TASK DESCRIPTION -
Without the images, print all the entries below exactly as given.

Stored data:

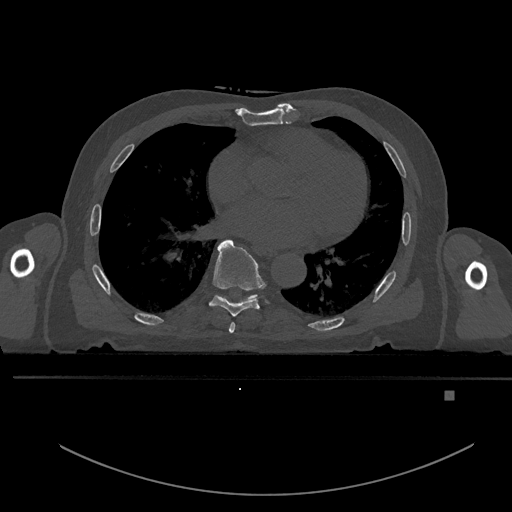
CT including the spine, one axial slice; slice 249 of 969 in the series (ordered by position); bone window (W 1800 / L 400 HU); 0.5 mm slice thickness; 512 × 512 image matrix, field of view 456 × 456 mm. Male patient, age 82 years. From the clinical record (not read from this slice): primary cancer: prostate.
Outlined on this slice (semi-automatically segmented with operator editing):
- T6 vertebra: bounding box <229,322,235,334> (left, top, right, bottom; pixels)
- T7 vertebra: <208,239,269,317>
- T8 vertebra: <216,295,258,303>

SOLUTION TO THE EXERCISE -
CT including the spine, one axial slice; slice 249 of 969 in the series (ordered by position); bone window (W 1800 / L 400 HU); 0.5 mm slice thickness; 512 × 512 image matrix, field of view 456 × 456 mm. Male patient, age 82 years. From the clinical record (not read from this slice): primary cancer: prostate.
Outlined on this slice (semi-automatically segmented with operator editing):
- T6 vertebra: bounding box <229,322,235,334> (left, top, right, bottom; pixels)
- T7 vertebra: <208,239,269,317>
- T8 vertebra: <216,295,258,303>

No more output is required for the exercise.